If we take the same GDPR example (protect sensitive data via encryption) from the Cloud-native perspective — it could be done via AWS Organizational level policy. For example, by preventing the creation of S3 buckets (think it like an FTP server) without enabled encryption. Moreover, using AWS Cloud Trail — access could be analyzed and acted upon also using only computer scripts (no human intervention).

Both code review and automation approaches can ensure security requirements but are most powerful on different levels.

And only the final perspective remains…

3. Hierarchical vs graph-based

In a traditional Web application, the most common functionality is logged-in users. Despite complex user hierarchies — the permission model remains the same: if logged in with one user — it will remain with the same permissions until logout.

And this is the same in the real world — the higher-level manager you are, the bigger impact on the company you can have. But what happens when someone gets sick or goes out for a holiday — you have to temporarily assume someone else’s role.

Assume role: when single hierarchy is not enough

For complex Cloud environments, a single hierarchy was not enough. So AWS introduced the concept of assume-role. A role is a group of policies (permissions to do some action on a resource). In AWS you can configure Policy to allow one Role to temporary become another role (sometimes with a greater power, than the previous one).

This helps to keep permissions as restricted as possible and add extension points (allow sts:AssumeRole action) with specific conditions. Resulting in an easier Audit log and many small self-explanatory roles.

The most important part is finished. Are you still missing something? Here is some code…

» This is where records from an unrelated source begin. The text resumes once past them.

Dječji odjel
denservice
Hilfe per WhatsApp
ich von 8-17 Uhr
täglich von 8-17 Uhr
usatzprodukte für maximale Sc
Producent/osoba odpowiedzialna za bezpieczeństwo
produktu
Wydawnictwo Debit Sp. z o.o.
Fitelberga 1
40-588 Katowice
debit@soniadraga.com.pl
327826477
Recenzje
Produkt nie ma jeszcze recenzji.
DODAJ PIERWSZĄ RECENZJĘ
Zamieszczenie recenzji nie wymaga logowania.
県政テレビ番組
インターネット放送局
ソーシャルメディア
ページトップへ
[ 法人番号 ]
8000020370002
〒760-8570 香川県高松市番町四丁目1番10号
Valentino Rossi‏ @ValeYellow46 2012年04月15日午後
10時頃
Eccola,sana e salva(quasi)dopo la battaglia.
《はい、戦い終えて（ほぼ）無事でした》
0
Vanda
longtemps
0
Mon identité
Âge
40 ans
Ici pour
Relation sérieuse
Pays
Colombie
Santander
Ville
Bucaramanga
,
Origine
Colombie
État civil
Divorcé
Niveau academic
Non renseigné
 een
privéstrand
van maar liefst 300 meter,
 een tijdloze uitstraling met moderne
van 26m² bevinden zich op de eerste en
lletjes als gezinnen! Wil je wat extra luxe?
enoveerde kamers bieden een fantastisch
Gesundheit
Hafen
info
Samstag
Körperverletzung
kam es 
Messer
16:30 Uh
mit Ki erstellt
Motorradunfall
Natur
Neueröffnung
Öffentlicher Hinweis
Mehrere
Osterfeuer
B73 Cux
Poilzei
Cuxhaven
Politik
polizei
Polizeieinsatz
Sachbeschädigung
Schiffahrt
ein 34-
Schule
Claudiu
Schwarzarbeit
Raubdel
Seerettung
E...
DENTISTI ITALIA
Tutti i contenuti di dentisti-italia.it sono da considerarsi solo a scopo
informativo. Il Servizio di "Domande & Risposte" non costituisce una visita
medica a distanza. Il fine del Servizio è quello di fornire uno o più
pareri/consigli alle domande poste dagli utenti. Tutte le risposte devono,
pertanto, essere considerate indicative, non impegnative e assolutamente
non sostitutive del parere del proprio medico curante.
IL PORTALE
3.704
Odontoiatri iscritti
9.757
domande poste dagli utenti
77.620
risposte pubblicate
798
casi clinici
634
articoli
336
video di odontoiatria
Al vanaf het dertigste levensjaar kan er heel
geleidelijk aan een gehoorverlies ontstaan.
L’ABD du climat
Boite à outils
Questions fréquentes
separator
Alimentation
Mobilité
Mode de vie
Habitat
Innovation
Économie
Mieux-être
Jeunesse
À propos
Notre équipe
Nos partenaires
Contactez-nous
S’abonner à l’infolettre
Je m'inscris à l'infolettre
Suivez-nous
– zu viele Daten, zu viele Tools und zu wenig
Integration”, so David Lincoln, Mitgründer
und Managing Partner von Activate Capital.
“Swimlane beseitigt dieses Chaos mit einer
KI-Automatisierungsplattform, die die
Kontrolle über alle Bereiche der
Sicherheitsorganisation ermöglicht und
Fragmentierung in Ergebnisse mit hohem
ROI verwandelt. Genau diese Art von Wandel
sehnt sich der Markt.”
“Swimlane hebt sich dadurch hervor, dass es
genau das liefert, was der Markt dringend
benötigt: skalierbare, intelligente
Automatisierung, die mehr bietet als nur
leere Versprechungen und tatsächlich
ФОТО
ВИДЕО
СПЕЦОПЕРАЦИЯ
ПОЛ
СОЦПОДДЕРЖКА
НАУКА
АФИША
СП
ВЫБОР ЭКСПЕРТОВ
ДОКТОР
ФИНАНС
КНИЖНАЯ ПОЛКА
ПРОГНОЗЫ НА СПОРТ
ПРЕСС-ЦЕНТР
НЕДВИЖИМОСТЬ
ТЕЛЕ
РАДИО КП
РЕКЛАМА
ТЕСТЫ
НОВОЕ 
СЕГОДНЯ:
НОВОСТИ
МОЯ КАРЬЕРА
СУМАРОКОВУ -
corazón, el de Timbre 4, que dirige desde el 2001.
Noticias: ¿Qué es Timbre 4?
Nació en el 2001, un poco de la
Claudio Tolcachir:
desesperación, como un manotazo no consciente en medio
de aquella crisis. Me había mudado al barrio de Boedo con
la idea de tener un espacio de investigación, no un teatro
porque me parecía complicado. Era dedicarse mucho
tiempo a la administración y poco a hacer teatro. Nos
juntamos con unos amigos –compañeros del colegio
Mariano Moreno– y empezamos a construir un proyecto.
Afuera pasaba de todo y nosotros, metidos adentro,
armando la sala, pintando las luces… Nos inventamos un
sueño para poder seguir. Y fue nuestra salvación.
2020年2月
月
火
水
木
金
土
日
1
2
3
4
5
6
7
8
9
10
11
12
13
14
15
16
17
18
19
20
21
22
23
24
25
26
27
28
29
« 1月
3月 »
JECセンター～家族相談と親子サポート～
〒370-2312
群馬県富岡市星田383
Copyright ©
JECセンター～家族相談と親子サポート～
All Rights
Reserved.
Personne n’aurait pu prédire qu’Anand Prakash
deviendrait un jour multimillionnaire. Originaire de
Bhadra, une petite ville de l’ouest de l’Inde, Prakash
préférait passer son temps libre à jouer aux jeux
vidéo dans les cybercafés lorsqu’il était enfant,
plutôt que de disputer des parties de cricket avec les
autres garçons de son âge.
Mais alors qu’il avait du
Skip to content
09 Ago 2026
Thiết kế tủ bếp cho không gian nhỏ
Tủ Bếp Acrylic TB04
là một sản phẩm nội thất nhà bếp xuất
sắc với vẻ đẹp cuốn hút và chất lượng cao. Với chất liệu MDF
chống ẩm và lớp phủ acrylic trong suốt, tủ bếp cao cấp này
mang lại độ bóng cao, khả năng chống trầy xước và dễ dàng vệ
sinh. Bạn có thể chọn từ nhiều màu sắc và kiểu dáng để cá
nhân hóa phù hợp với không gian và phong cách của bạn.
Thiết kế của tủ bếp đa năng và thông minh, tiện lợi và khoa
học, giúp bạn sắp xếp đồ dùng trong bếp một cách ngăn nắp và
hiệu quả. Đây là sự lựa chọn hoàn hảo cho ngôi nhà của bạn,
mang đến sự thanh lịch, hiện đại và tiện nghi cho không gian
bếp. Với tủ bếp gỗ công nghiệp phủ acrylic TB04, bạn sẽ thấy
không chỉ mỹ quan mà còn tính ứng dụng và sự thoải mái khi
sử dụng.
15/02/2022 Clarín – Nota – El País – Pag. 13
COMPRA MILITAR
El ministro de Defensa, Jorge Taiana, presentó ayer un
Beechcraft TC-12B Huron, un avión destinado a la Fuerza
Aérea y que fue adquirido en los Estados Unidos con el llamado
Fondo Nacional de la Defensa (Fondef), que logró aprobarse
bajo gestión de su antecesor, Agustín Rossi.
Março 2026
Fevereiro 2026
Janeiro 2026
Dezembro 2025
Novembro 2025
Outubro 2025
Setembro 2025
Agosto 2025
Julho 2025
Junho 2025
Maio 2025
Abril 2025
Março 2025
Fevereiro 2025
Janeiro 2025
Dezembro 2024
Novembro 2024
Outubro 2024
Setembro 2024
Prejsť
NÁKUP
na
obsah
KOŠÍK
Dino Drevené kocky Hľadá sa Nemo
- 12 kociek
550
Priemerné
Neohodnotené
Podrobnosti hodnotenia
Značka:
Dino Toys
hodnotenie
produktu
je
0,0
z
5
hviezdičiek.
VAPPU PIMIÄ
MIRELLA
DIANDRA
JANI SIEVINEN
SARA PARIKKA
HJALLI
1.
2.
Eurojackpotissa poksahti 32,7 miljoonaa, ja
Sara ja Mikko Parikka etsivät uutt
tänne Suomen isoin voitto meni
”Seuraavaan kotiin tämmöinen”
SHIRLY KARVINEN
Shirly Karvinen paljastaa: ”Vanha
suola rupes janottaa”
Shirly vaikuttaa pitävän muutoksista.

Understanding security by an example

Two demos: Assume role from browser and limited user persmision

During the presentation, I showed 2 demos (setup instructions included):

• Upload files directly from frontend: https://gist.github.com/aurelijusb/527c07e0f47b6dcbd1bdca27d265ac72
• Automation without root: https://gist.github.com/aurelijusbanelis/c29dc37e50fc95f5ecec47ea7ac6b69a

Those are good examples of what AWS IAM could do if you want to try it yourself instead of depending only on theory.

And that is it…

References and further reading

• AWS Best practices: https://aws.amazon.com/architecture/well-architected/
• Under the hood by AWS itself: https://aws.amazon.com/about-aws/whats-new/2019/12/introducing-amazon-builders-library/
• Summaries as illustrations: https://www.awsgeek.com/
• Community managed resources: https://github.com/open-guides/og-aws#security-and-iam
• Thinking about the Cloud: from application perspective: http://shop.oreilly.com/product/0636920072768.do
• Thinking about the Cloud: from infrastructure tools perspective: http://shop.oreilly.com/product/0636920075837.do

Conclusion: for complex problems, we need a wider perspective

We walked through, how Amazon Web Service security works. Trying to understand different and complex concepts may be frustrating. However, from the view of self-growth: every conflict becomes uplifting. It gives a new way to think about the problem, especially when traditional approaches do not work anymore.